Dataset entries Block Start

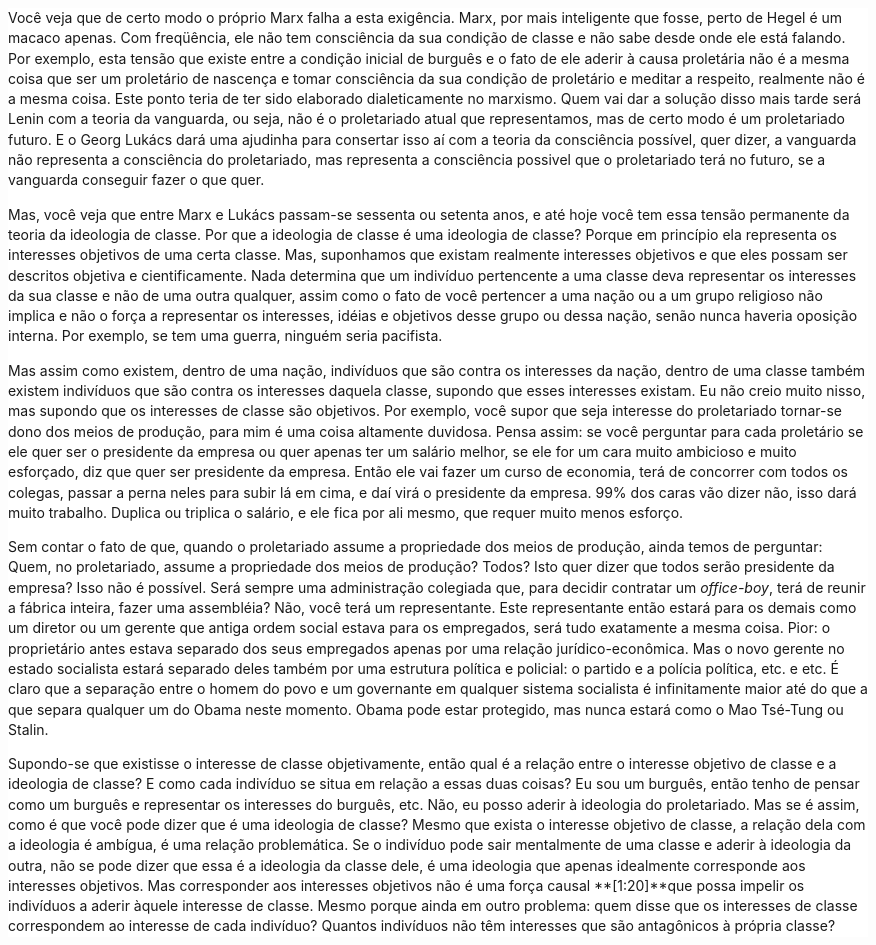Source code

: Você veja que de certo modo o próprio Marx falha a esta exigência. Marx, por mais inteligente que fosse, perto de Hegel é um macaco apenas. Com freqüência, ele não tem consciência da sua condição de classe e não sabe desde onde ele está falando. Por exemplo, esta tensão que existe entre a condição inicial de burguês e o fato de ele aderir à causa proletária não é a mesma coisa que ser um proletário de nascença e tomar consciência da sua condição de proletário e meditar a respeito, realmente não é a mesma coisa. Este ponto teria de ter sido elaborado dialeticamente no marxismo. Quem vai dar a solução disso mais tarde será Lenin com a teoria da vanguarda, ou seja, não é o proletariado atual que representamos, mas de certo modo é um proletariado futuro. E o Georg Lukács dará uma ajudinha para consertar isso aí com a teoria da consciência possível, quer dizer, a vanguarda não representa a consciência do proletariado, mas representa a consciência possivel que o proletariado terá no futuro, se a vanguarda conseguir fazer o que quer.

Mas, você veja que entre Marx e Lukács passam-se sessenta ou setenta anos, e até hoje você tem essa tensão permanente da teoria da ideologia de classe. Por que a ideologia de classe é uma ideologia de classe? Porque em princípio ela representa os interesses objetivos de uma certa classe. Mas, suponhamos que existam realmente interesses objetivos e que eles possam ser descritos objetiva e cientificamente. Nada determina que um indivíduo pertencente a uma classe deva representar os interesses da sua classe e não de uma outra qualquer, assim como o fato de você pertencer a uma nação ou a um grupo religioso não implica e não o força a representar os interesses, idéias e objetivos desse grupo ou dessa nação, senão nunca haveria oposição interna. Por exemplo, se tem uma guerra, ninguém seria pacifista.

Mas assim como existem, dentro de uma nação, indivíduos que são contra os interesses da nação, dentro de uma classe também existem indivíduos que são contra os interesses daquela classe, supondo que esses interesses existam. Eu não creio muito nisso, mas supondo que os interesses de classe são objetivos. Por exemplo, você supor que seja interesse do proletariado tornar-se dono dos meios de produção, para mim é uma coisa altamente duvidosa. Pensa assim: se você perguntar para cada proletário se ele quer ser o presidente da empresa ou quer apenas ter um salário melhor, se ele for um cara muito ambicioso e muito esforçado, diz que quer ser presidente da empresa. Então ele vai fazer um curso de economia, terá de concorrer com todos os colegas, passar a perna neles para subir lá em cima, e daí virá o presidente da empresa. 99% dos caras vão dizer não, isso dará muito trabalho. Duplica ou triplica o salário, e ele fica por ali mesmo, que requer muito menos esforço.

Sem contar o fato de que, quando o proletariado assume a propriedade dos meios de produção, ainda temos de perguntar: Quem, no proletariado, assume a propriedade dos meios de produção? Todos? Isto quer dizer que todos serão presidente da empresa? Isso não é possível. Será sempre uma administração colegiada que, para decidir contratar um *office-boy*, terá de reunir a fábrica inteira, fazer uma assembléia? Não, você terá um representante. Este representante então estará para os demais como um diretor ou um gerente que antiga ordem social estava para os empregados, será tudo exatamente a mesma coisa. Pior: o proprietário antes estava separado dos seus empregados apenas por uma relação jurídico-econômica. Mas o novo gerente no estado socialista estará separado deles também por uma estrutura política e policial: o partido e a polícia política, etc. e etc. É claro que a separação entre o homem do povo e um governante em qualquer sistema socialista é infinitamente maior até do que a que separa qualquer um do Obama neste momento. Obama pode estar protegido, mas nunca estará como o Mao Tsé-Tung ou Stalin.

Supondo-se que existisse o interesse de classe objetivamente, então qual é a relação entre o interesse objetivo de classe e a ideologia de classe? E como cada indivíduo se situa em relação a essas duas coisas? Eu sou um burguês, então tenho de pensar como um burguês e representar os interesses do burguês, etc. Não, eu posso aderir à ideologia do proletariado. Mas se é assim, como é que você pode dizer que é uma ideologia de classe? Mesmo que exista o interesse objetivo de classe, a relação dela com a ideologia é ambígua, é uma relação problemática. Se o indivíduo pode sair mentalmente de uma classe e aderir à ideologia da outra, não se pode dizer que essa é a ideologia da classe dele, é uma ideologia que apenas idealmente corresponde aos interesses objetivos. Mas corresponder aos interesses objetivos não é uma força causal **\[1:20\]**que possa impelir os indivíduos a aderir àquele interesse de classe. Mesmo porque ainda em outro problema: quem disse que os interesses de classe correspondem ao interesse de cada indivíduo? Quantos indivíduos não têm interesses que são antagônicos à própria classe?

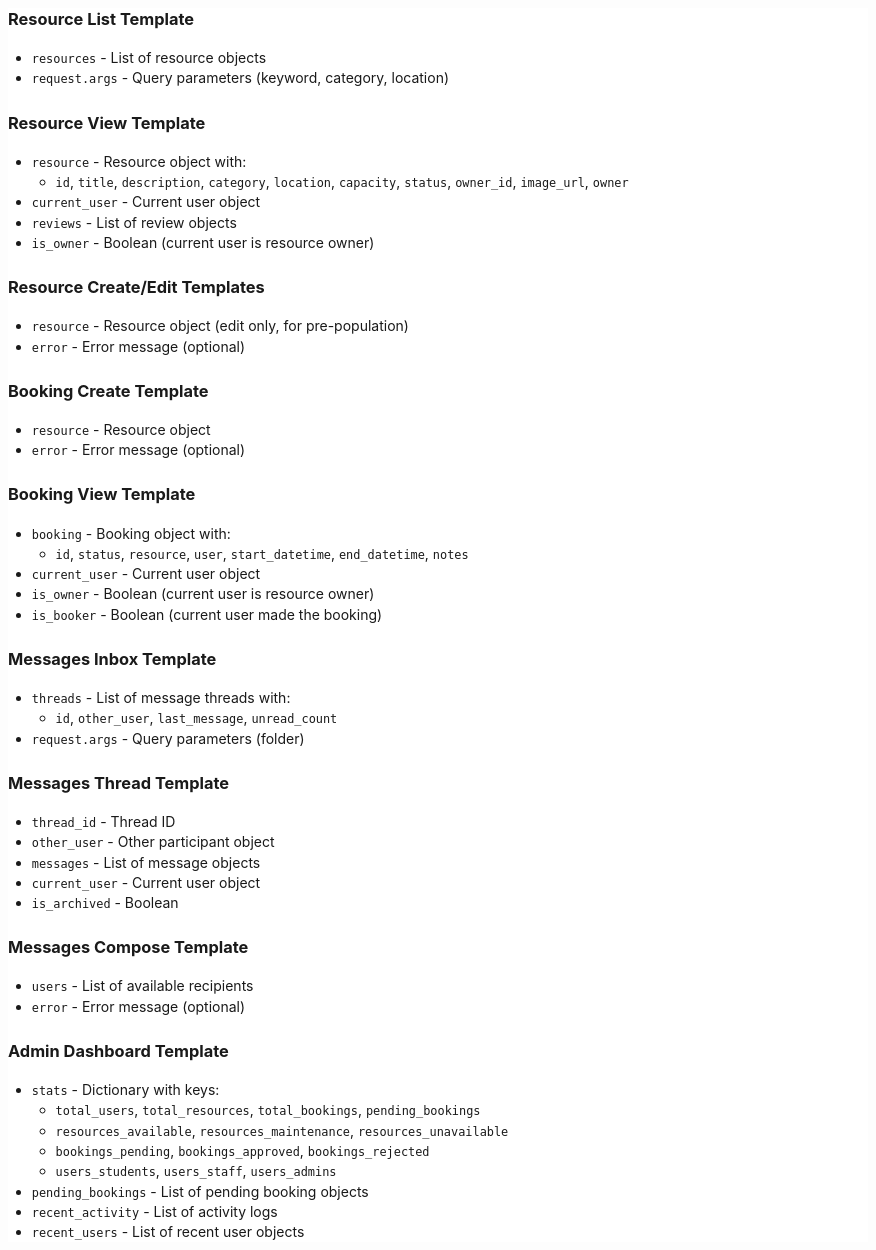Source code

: ### Resource List Template
- `resources` - List of resource objects
- `request.args` - Query parameters (keyword, category, location)

### Resource View Template
- `resource` - Resource object with:
  - `id`, `title`, `description`, `category`, `location`, `capacity`, `status`, `owner_id`, `image_url`, `owner`
- `current_user` - Current user object
- `reviews` - List of review objects
- `is_owner` - Boolean (current user is resource owner)

### Resource Create/Edit Templates
- `resource` - Resource object (edit only, for pre-population)
- `error` - Error message (optional)

### Booking Create Template
- `resource` - Resource object
- `error` - Error message (optional)

### Booking View Template
- `booking` - Booking object with:
  - `id`, `status`, `resource`, `user`, `start_datetime`, `end_datetime`, `notes`
- `current_user` - Current user object
- `is_owner` - Boolean (current user is resource owner)
- `is_booker` - Boolean (current user made the booking)

### Messages Inbox Template
- `threads` - List of message threads with:
  - `id`, `other_user`, `last_message`, `unread_count`
- `request.args` - Query parameters (folder)

### Messages Thread Template
- `thread_id` - Thread ID
- `other_user` - Other participant object
- `messages` - List of message objects
- `current_user` - Current user object
- `is_archived` - Boolean

### Messages Compose Template
- `users` - List of available recipients
- `error` - Error message (optional)

### Admin Dashboard Template
- `stats` - Dictionary with keys:
  - `total_users`, `total_resources`, `total_bookings`, `pending_bookings`
  - `resources_available`, `resources_maintenance`, `resources_unavailable`
  - `bookings_pending`, `bookings_approved`, `bookings_rejected`
  - `users_students`, `users_staff`, `users_admins`
- `pending_bookings` - List of pending booking objects
- `recent_activity` - List of activity logs
- `recent_users` - List of recent user objects
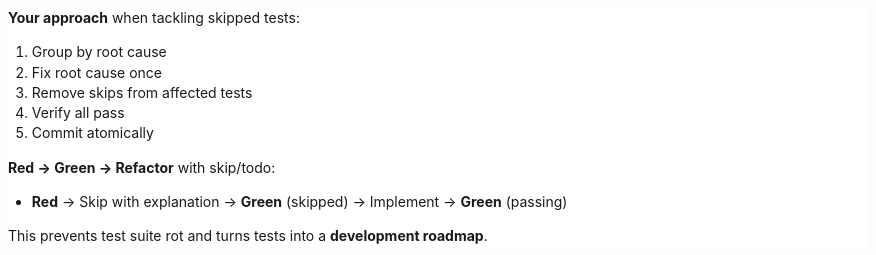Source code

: **Your approach** when tackling skipped tests:

1. Group by root cause
2. Fix root cause once
3. Remove skips from affected tests
4. Verify all pass
5. Commit atomically

**Red → Green → Refactor** with skip/todo:

- **Red** → Skip with explanation → **Green** (skipped) → Implement → **Green** (passing)

This prevents test suite rot and turns tests into a **development roadmap**.
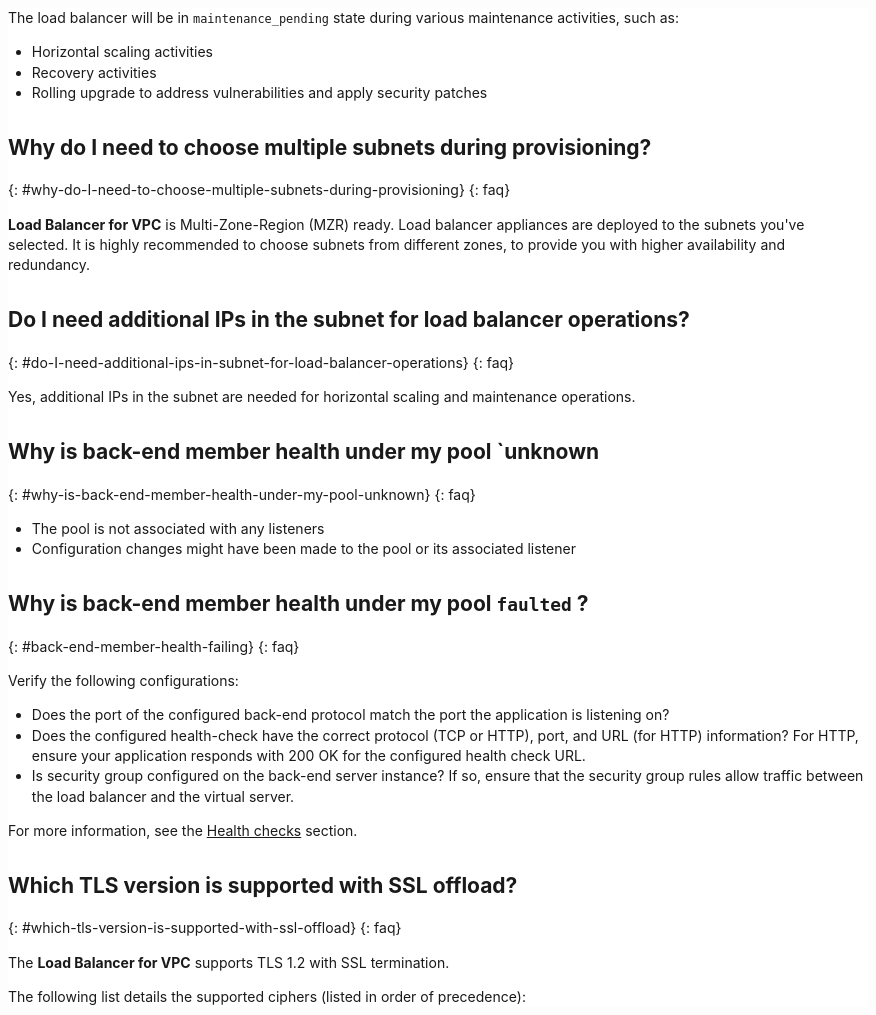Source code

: The load balancer will be in `maintenance_pending` state during various maintenance activities, such as:

* Horizontal scaling activities
* Recovery activities
* Rolling upgrade to address vulnerabilities and apply security patches

## Why do I need to choose multiple subnets during provisioning?
{: #why-do-I-need-to-choose-multiple-subnets-during-provisioning}
{: faq}

**Load Balancer for VPC** is Multi-Zone-Region (MZR) ready. Load balancer appliances are deployed to the subnets you've selected. It is highly recommended to choose subnets from different zones, to provide you with higher availability and redundancy.

## Do I need additional IPs in the subnet for load balancer operations?
{: #do-I-need-additional-ips-in-subnet-for-load-balancer-operations}
{: faq}

Yes, additional IPs in the subnet are needed for horizontal scaling and maintenance operations.

## Why is back-end member health under my pool `unknown
{: #why-is-back-end-member-health-under-my-pool-unknown}
{: faq}

* The pool is not associated with any listeners
* Configuration changes might have been made to the pool or its associated listener

## Why is back-end member health under my pool `faulted` ?
{: #back-end-member-health-failing}
{: faq}

Verify the following configurations:

* Does the port of the configured back-end protocol match the port the application is listening on?
* Does the configured health-check have the correct protocol (TCP or HTTP), port, and URL (for HTTP) information? For HTTP, ensure your application responds with 200 OK for the configured health check URL.
* Is security group configured on the back-end server instance? If so, ensure that the security group rules allow traffic between the load balancer and the virtual server.

For more information, see the [Health checks](#health-checks) section.

## Which TLS version is supported with SSL offload?
{: #which-tls-version-is-supported-with-ssl-offload}
{: faq}	   

The **Load Balancer for VPC** supports TLS 1.2 with SSL termination.

The following list details the supported ciphers (listed in order of precedence):												 
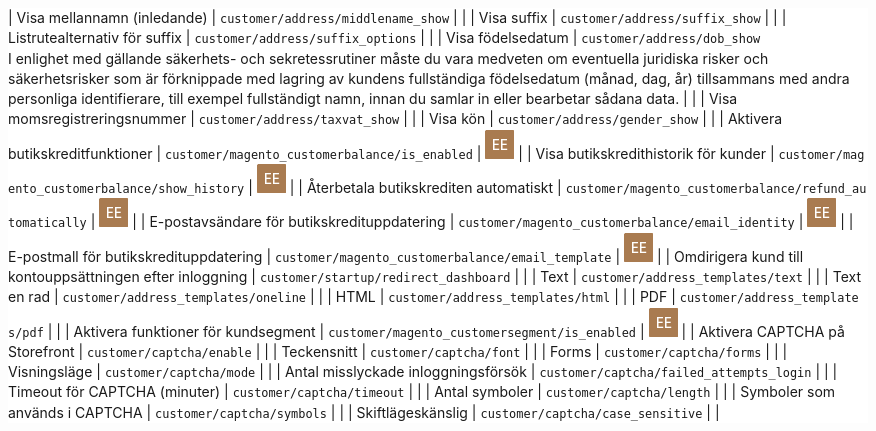 | Visa mellannamn (inledande) | `customer/address/middlename_show` |  |
| Visa suffix | `customer/address/suffix_show` |  |
| Listrutealternativ för suffix | `customer/address/suffix_options` |  |
| Visa födelsedatum | `customer/address/dob_show`<br>I enlighet med gällande säkerhets- och sekretessrutiner måste du vara medveten om eventuella juridiska risker och säkerhetsrisker som är förknippade med lagring av kundens fullständiga födelsedatum (månad, dag, år) tillsammans med andra personliga identifierare, till exempel fullständigt namn, innan du samlar in eller bearbetar sådana data. |  |
| Visa momsregistreringsnummer | `customer/address/taxvat_show` |  |
| Visa kön | `customer/address/gender_show` |  |
| Aktivera butikskreditfunktioner | `customer/magento_customerbalance/is_enabled` | ![Endast Commerce](/help/assets/configuration/cloud-ee.png) |
| Visa butikskredithistorik för kunder | `customer/magento_customerbalance/show_history` | ![Endast Commerce](/help/assets/configuration/cloud-ee.png) |
| Återbetala butikskrediten automatiskt | `customer/magento_customerbalance/refund_automatically` | ![Endast Commerce](/help/assets/configuration/cloud-ee.png) |
| E-postavsändare för butikskredituppdatering | `customer/magento_customerbalance/email_identity` | ![Endast Commerce](/help/assets/configuration/cloud-ee.png) |
| E-postmall för butikskredituppdatering | `customer/magento_customerbalance/email_template` | ![Endast Commerce](/help/assets/configuration/cloud-ee.png) |
| Omdirigera kund till kontouppsättningen efter inloggning | `customer/startup/redirect_dashboard` |  |
| Text | `customer/address_templates/text` |  |
| Text en rad | `customer/address_templates/oneline` |  |
| HTML | `customer/address_templates/html` |  |
| PDF | `customer/address_templates/pdf` |  |
| Aktivera funktioner för kundsegment | `customer/magento_customersegment/is_enabled` | ![Endast Commerce](/help/assets/configuration/cloud-ee.png) |
| Aktivera CAPTCHA på Storefront | `customer/captcha/enable` |  |
| Teckensnitt | `customer/captcha/font` |  |
| Forms | `customer/captcha/forms` |  |
| Visningsläge | `customer/captcha/mode` |  |
| Antal misslyckade inloggningsförsök | `customer/captcha/failed_attempts_login` |  |
| Timeout för CAPTCHA (minuter) | `customer/captcha/timeout` |  |
| Antal symboler | `customer/captcha/length` |  |
| Symboler som används i CAPTCHA | `customer/captcha/symbols` |  |
| Skiftlägeskänslig | `customer/captcha/case_sensitive` |  |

Dataset entries Block End

== How to complete this task ==
Copy word for word the lines from the start of the items through the line containing "o que quer.", leaving out the pictures.

== Output for this exercise ==
Source code

: Você veja que de certo modo o próprio Marx falha a esta exigência. Marx, por mais inteligente que fosse, perto de Hegel é um macaco apenas. Com freqüência, ele não tem consciência da sua condição de classe e não sabe desde onde ele está falando. Por exemplo, esta tensão que existe entre a condição inicial de burguês e o fato de ele aderir à causa proletária não é a mesma coisa que ser um proletário de nascença e tomar consciência da sua condição de proletário e meditar a respeito, realmente não é a mesma coisa. Este ponto teria de ter sido elaborado dialeticamente no marxismo. Quem vai dar a solução disso mais tarde será Lenin com a teoria da vanguarda, ou seja, não é o proletariado atual que representamos, mas de certo modo é um proletariado futuro. E o Georg Lukács dará uma ajudinha para consertar isso aí com a teoria da consciência possível, quer dizer, a vanguarda não representa a consciência do proletariado, mas representa a consciência possivel que o proletariado terá no futuro, se a vanguarda conseguir fazer o que quer.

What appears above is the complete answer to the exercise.